The day started with rousing musical performances by talented students, and by a group of teachers who played in the municipal band this summer.

And then staff members were welcomed back by Board of Education President Kathryn Carlson, who stood at the same podium where she once welcomed staff as assistant superintendent and as interim superintendent. She talked about the start of a new year, change and the difficulties and opportunities caused by change.

“As I look out over you, my friends, I see that you have different levels of tolerance for change. Some of you have that look of a student who welcomes the start of a new school year: order again, the smell of freshly sharpened pencils, the look of a pristine notebook … a fresh start.

“Others look more like those students who are mourning the loss of freedom with all its possibilities, are dreading the need to get up early every morning … and are worried about how the new year will play out,” Carlson said.

Like last year, this school year brings more than an average amount of change: in leadership, in schedules and in testing and curriculum, Carlson and Interim Superintendent of Schools Judy Pastel both acknowledged.

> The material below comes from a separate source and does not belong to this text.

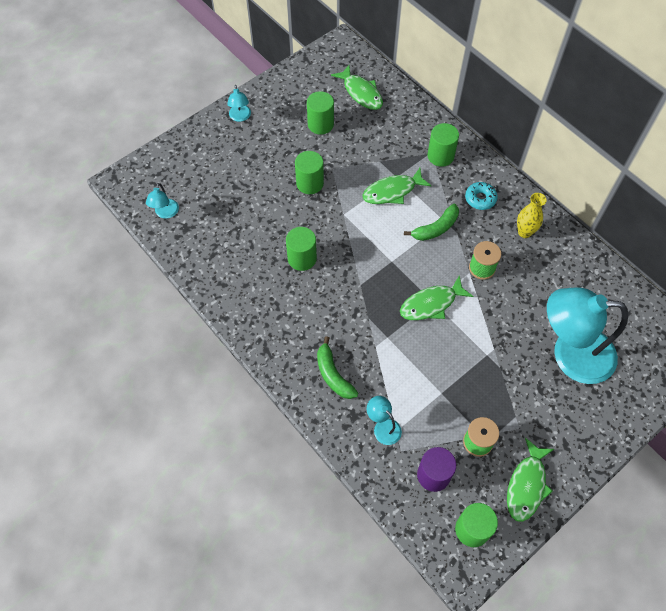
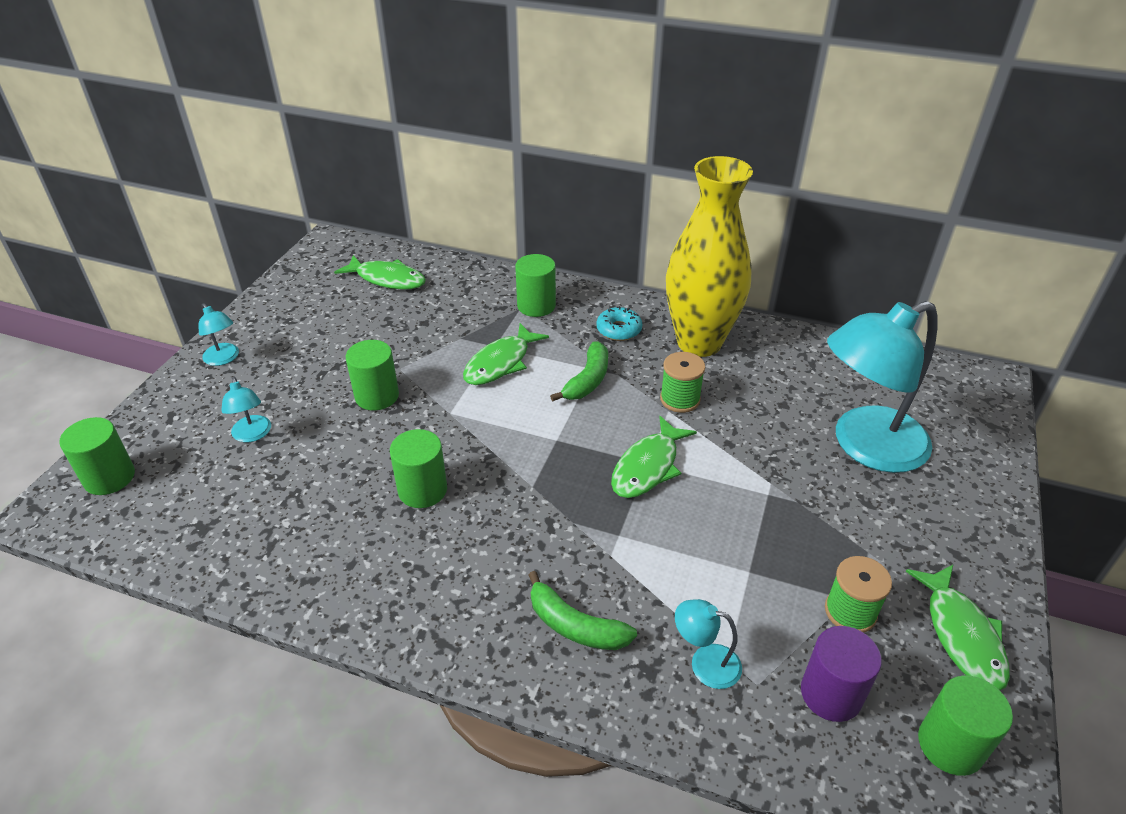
camera: 30 degrees left, 20 degrees down
turquoise lamp [146,183,179,219] -> turquoise lamp moved to [221,377,271,442]
green cylinder [307,91,334,135] -> green cylinder moved to [59,417,135,495]
yellow vase [517,193,547,238] -> yellow vase [666,156,753,357], size x2.30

While change is constant and sometimes challenging, the need for collaboration “is something that does not change,” Carlson said.

Working collaboratively to improve is something the district does well, both Pastel and Carlson said.

“Long before the state coined the phrase ‘college and career ready,’ we collectively developed our mission statement that says we will ‘provide students with the knowledge and problem-solving skills necessary to contribute and adapt to an ever-changing world,’” Carlson said.